Okay, but with a good excuse violating a SHOULD is possible...
>>> with alias "UNICODE".
>> Ugh, thanks, but no thanks.
> The idea is to deprecate the label "UNICODE" by tying it to
> an incompletly specified charset.
...sneaky <g>
In reality that boils down to "any even number of octets not
including 0xfeff or 0xfffe", or do I miss something ? Who
could be interested in that difference from "unknown-8bit" ?
---
>>> "UNKNOWN-ISO-8859" with alias "ANSI".

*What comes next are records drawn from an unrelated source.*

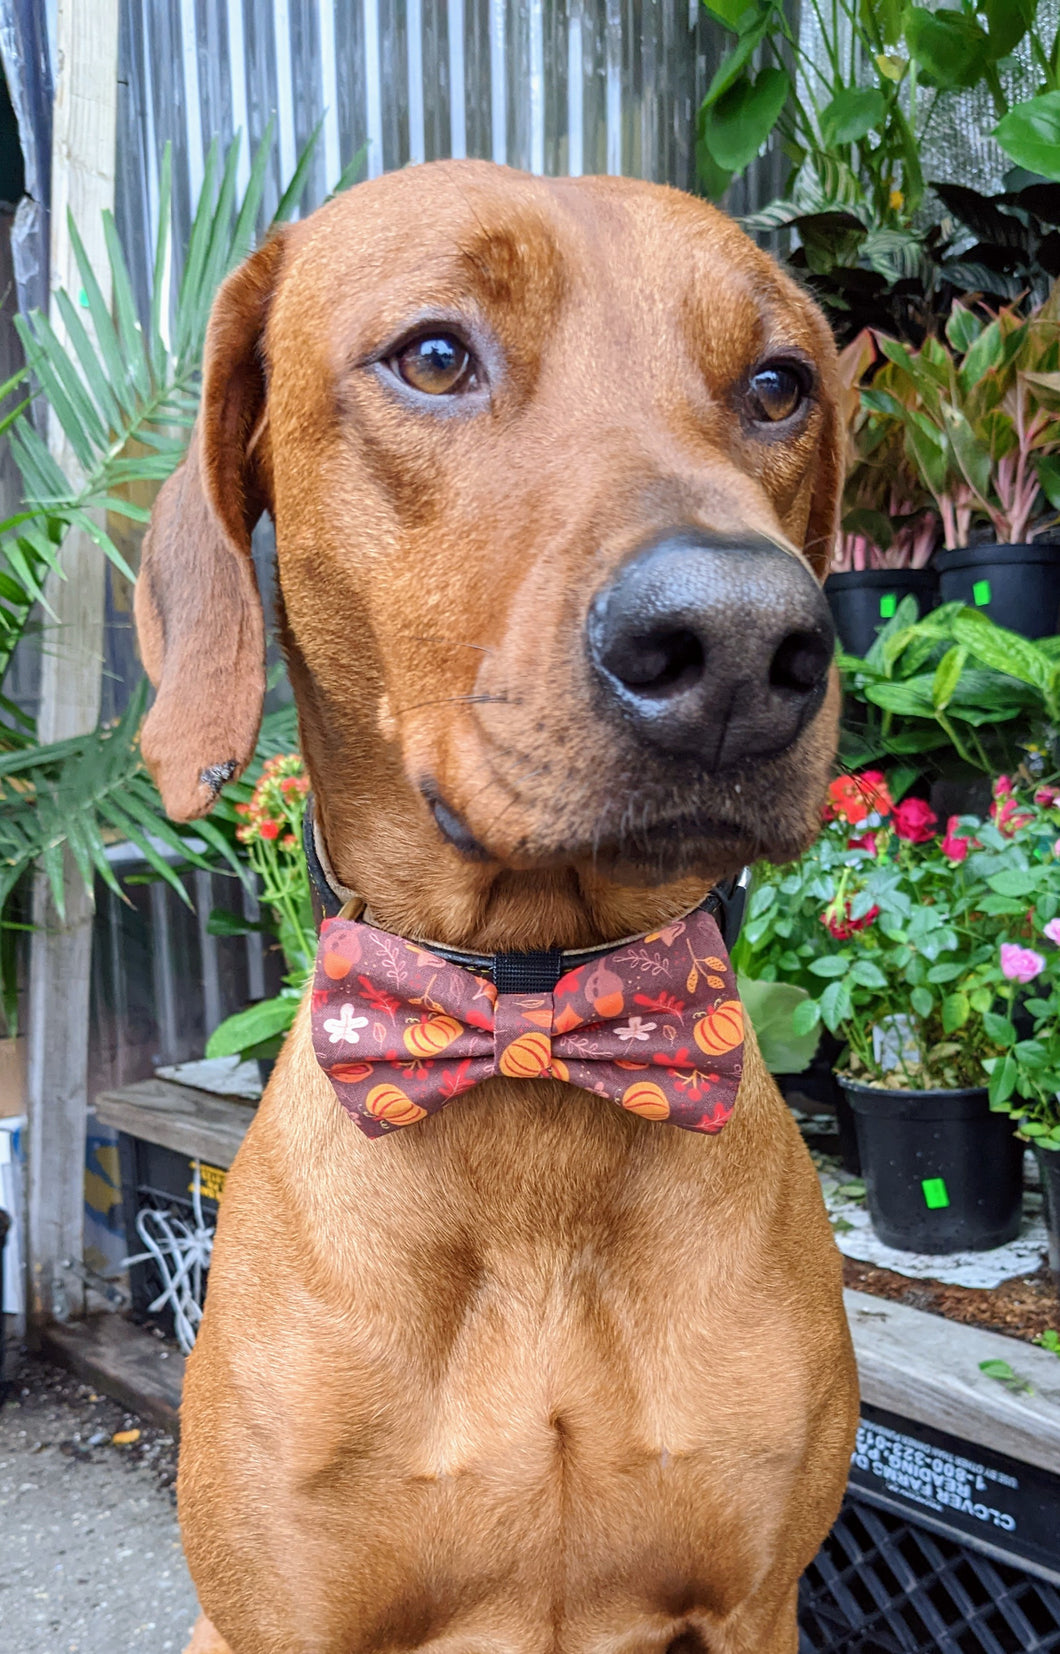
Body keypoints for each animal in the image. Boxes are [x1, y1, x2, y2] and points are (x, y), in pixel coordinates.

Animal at [136, 157, 853, 1654]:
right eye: (433, 356)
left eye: (777, 384)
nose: (741, 641)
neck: (532, 1017)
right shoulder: (278, 1617)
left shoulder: (758, 1599)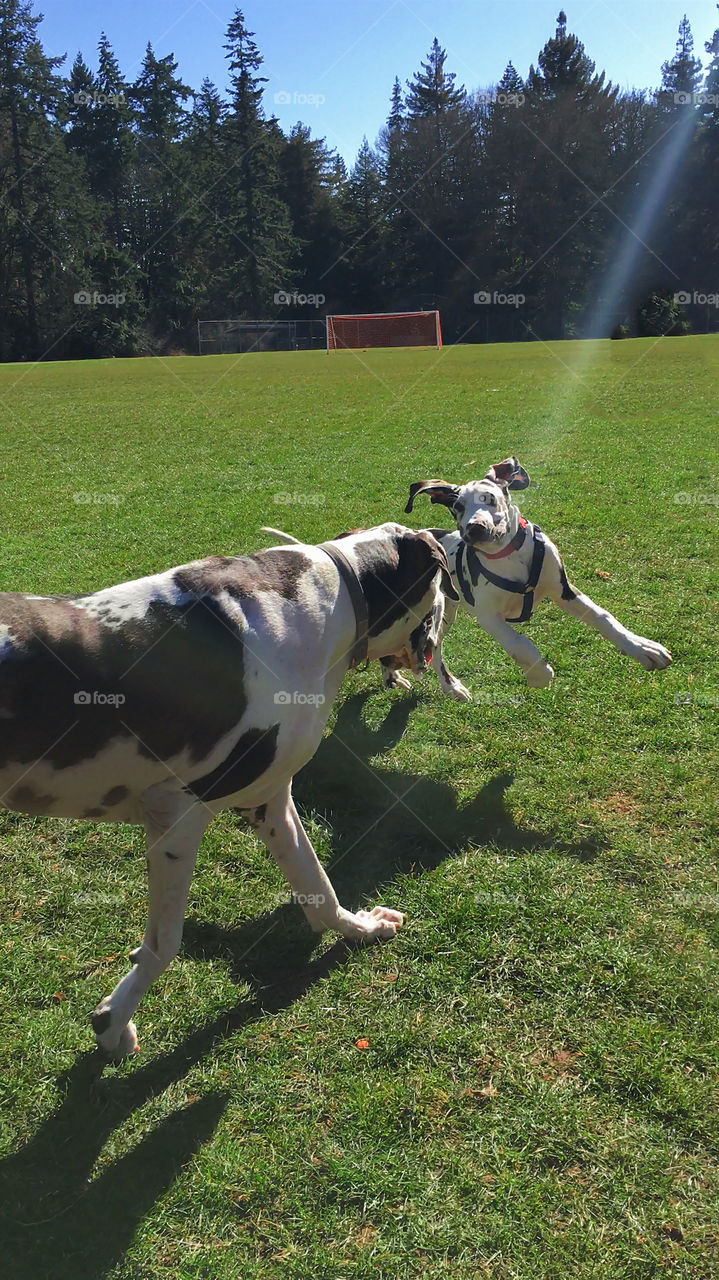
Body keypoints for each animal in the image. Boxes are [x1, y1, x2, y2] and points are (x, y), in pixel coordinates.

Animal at [0, 524, 452, 1054]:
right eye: (440, 586)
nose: (444, 627)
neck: (338, 589)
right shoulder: (177, 814)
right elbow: (164, 943)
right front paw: (114, 1020)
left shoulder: (271, 802)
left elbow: (317, 885)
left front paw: (357, 928)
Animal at [378, 458, 670, 701]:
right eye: (457, 507)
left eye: (489, 498)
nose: (474, 528)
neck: (509, 557)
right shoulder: (488, 616)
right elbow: (519, 644)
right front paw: (539, 673)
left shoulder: (564, 590)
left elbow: (604, 617)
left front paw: (642, 647)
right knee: (431, 647)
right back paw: (443, 685)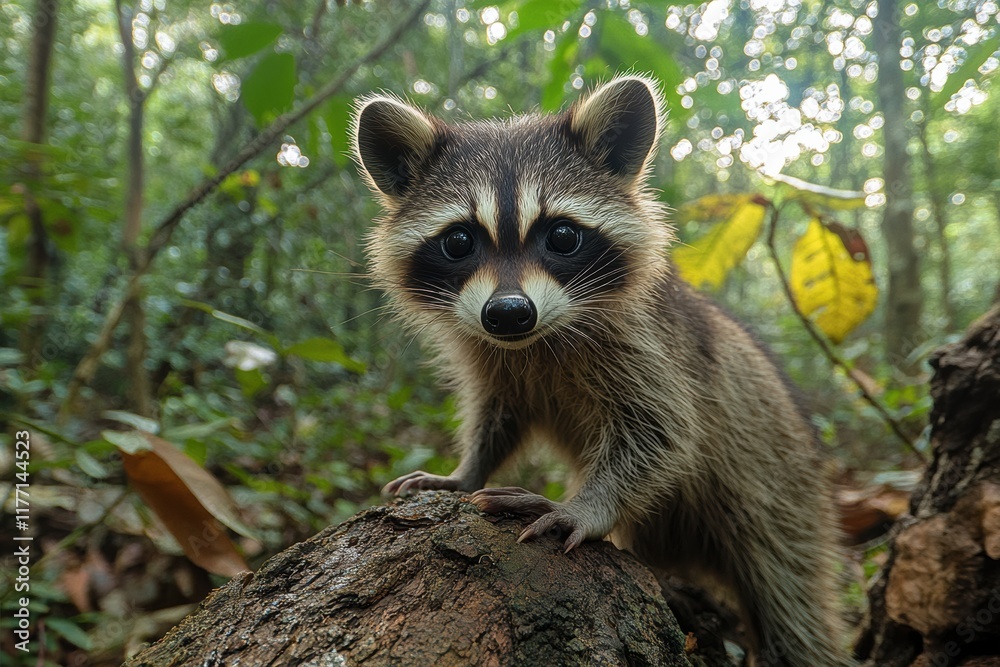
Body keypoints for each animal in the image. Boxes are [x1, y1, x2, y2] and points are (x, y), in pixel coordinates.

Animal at [351, 75, 852, 666]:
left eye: (563, 236)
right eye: (458, 241)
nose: (509, 312)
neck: (536, 340)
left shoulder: (649, 347)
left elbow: (662, 431)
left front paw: (586, 505)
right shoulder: (495, 359)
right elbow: (498, 417)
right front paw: (468, 470)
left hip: (784, 495)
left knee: (794, 601)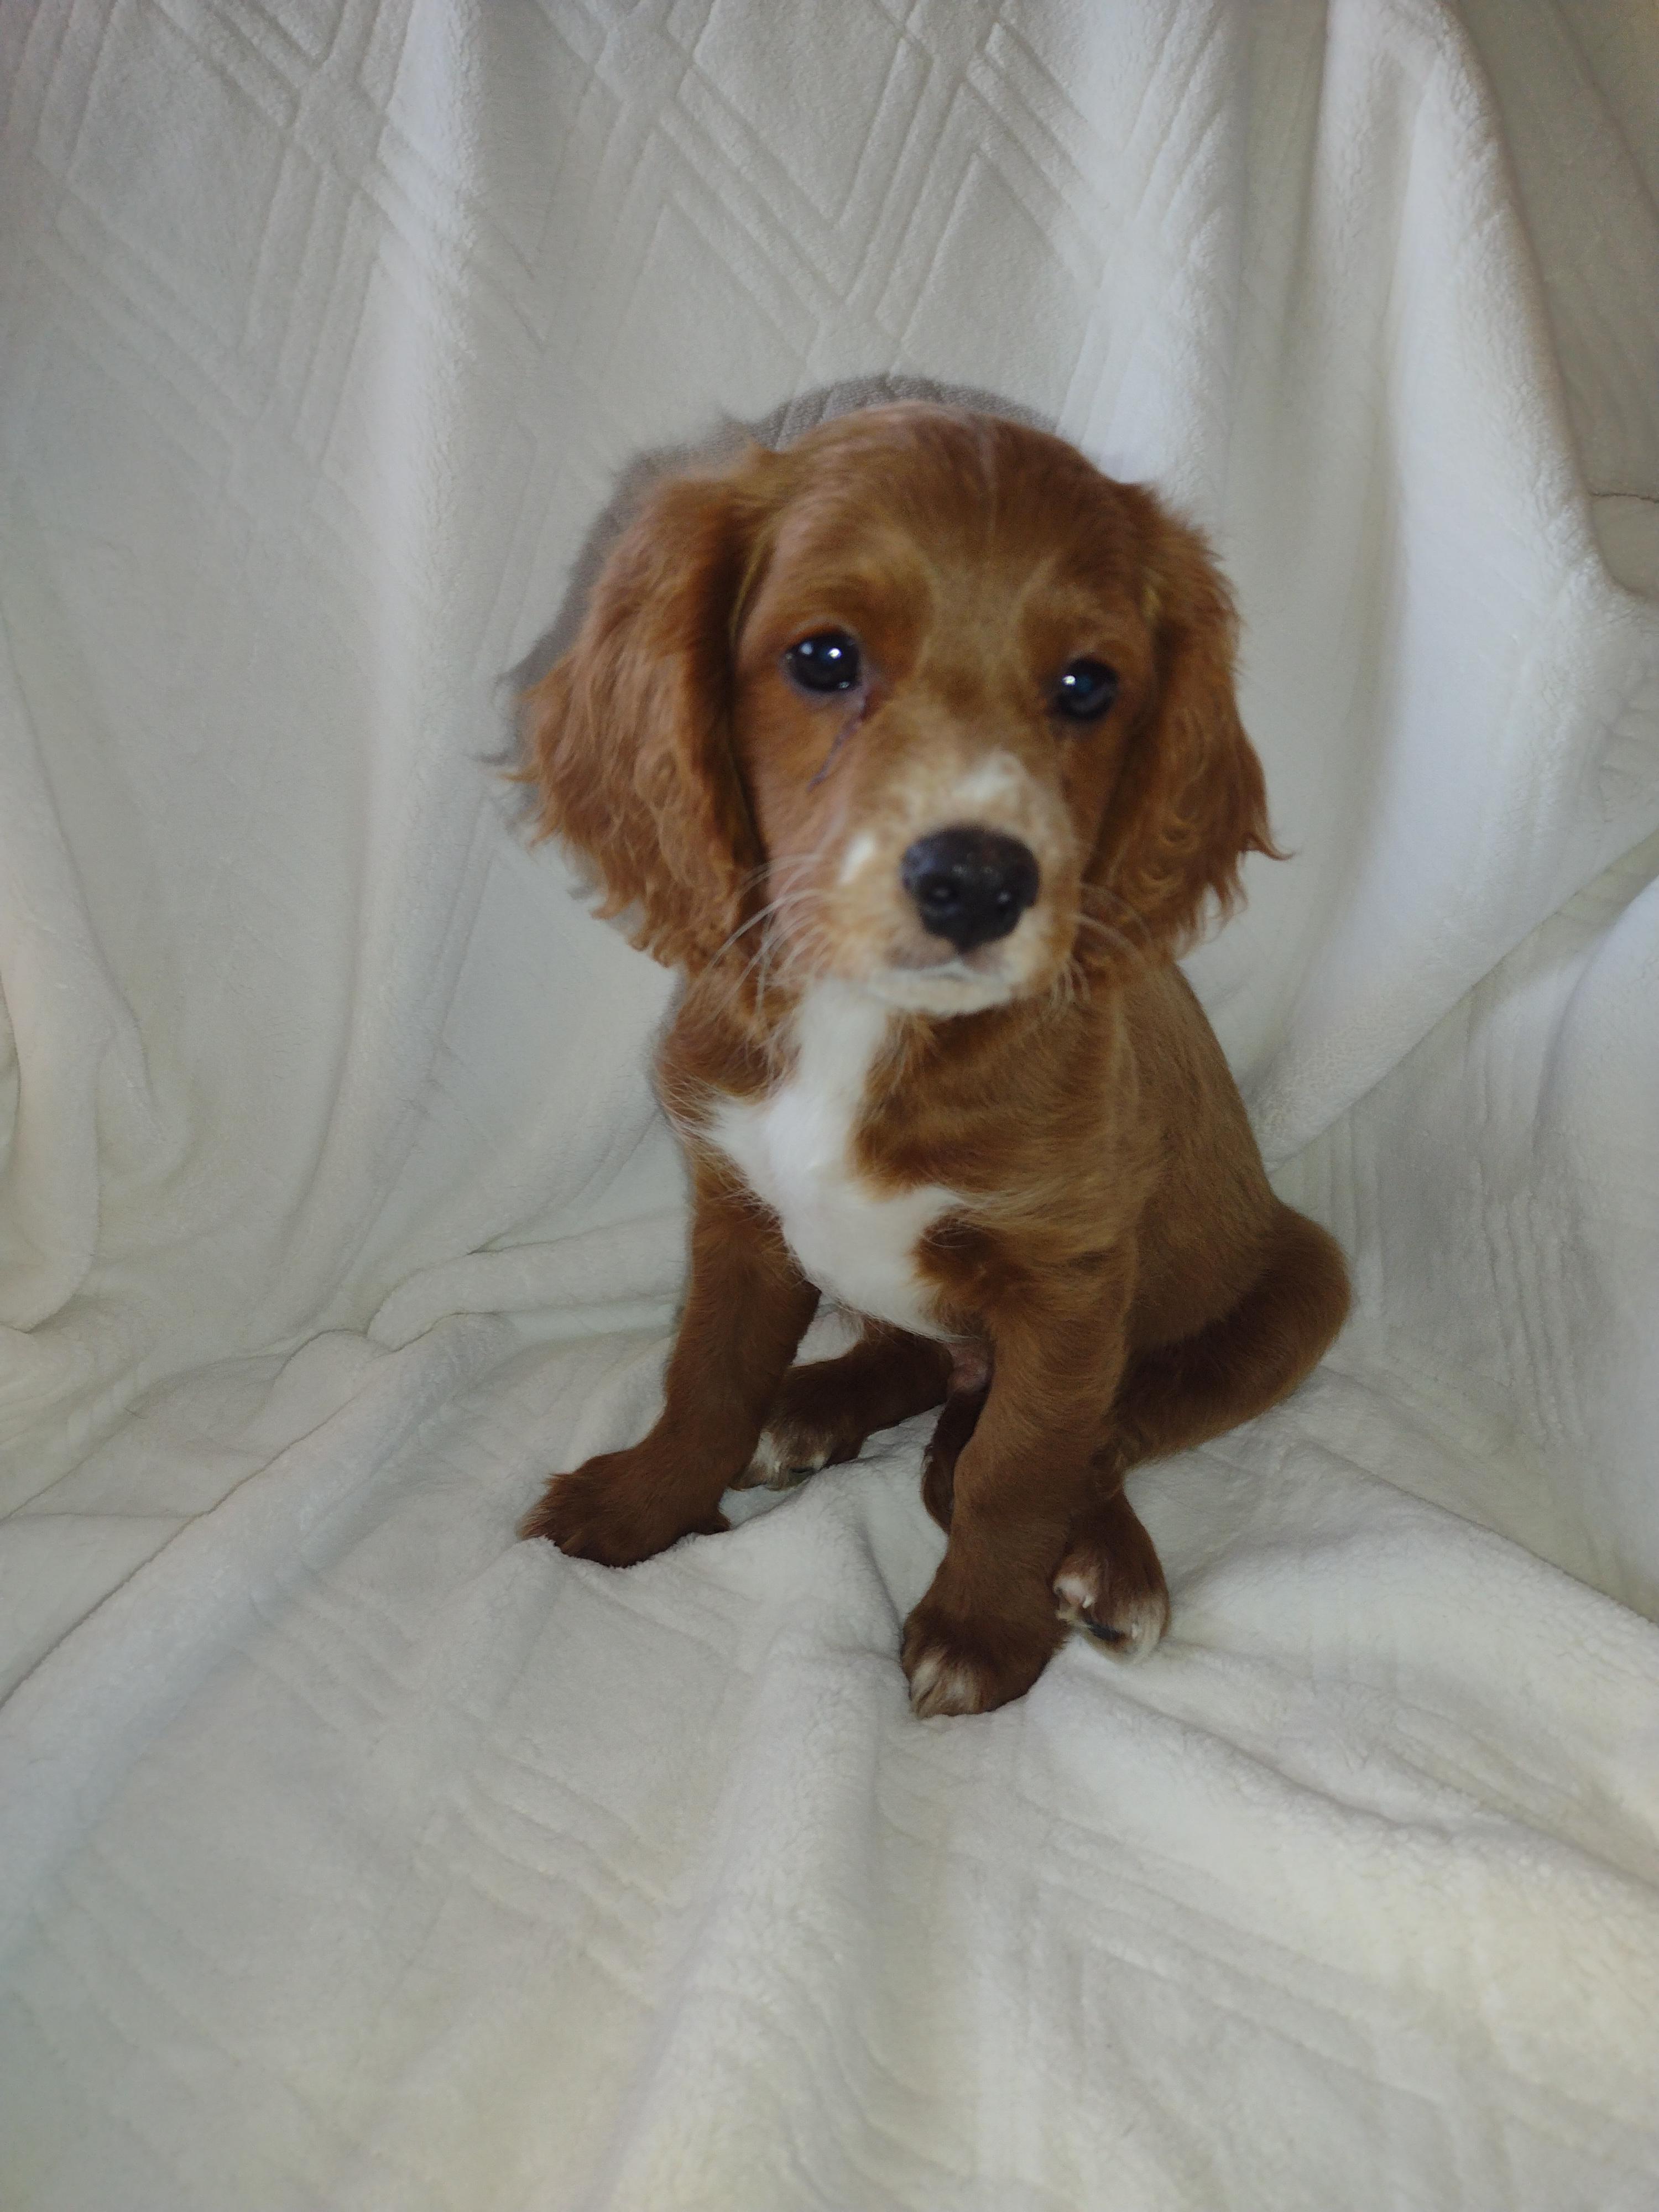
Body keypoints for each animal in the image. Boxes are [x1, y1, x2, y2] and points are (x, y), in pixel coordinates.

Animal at [517, 402, 1349, 1717]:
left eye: (1088, 684)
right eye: (823, 658)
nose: (977, 880)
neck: (871, 1024)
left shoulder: (1071, 1285)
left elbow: (1024, 1463)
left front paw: (983, 1632)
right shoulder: (738, 1210)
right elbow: (707, 1376)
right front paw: (645, 1506)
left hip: (1304, 1289)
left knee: (1098, 1432)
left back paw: (1102, 1561)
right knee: (903, 1358)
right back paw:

>>> "UNKNOWM-IBMPC" with alias "OEM".
>> One of those could do, "unknown-ascii-8bit", alias "oem".
> We already have UNKNOWN-8BIT.
> When you convert legacy data, you often DO know that
> something is in a DOSish (IBMPC-based) or Windowsish
> (ANSI-based) charset. Having charset labels to carry
> this information (instead of the unspecified UNKNOWN-8BIT)
> is a good idea.
Yes, but why the difference, who's supposed to guess what's
what, and who's interested in the dubious outcome of such
guesses ?
If I screw-up what you get is a bogus "Latin-1", and you can
correctly guess that it must be bogus as soon as you find any
C1 octets. But without human intervention you don't know how
I screwed up, it's windows-1252, pc-multilingual-850+euro, or
worse (cp437, wild mixtures, who knows).
An "unknown-ascii-8bit" => neither ISO-8859-x nor UTF-8, but
at least MIME compatible (one hopes).
The W3C validator could make use of that "unknown-ascii-8bit",
one error for that (if it's only a guess), but then continue
to report unrelated interesting errors.
Frank
--
Honk for 4234 to STD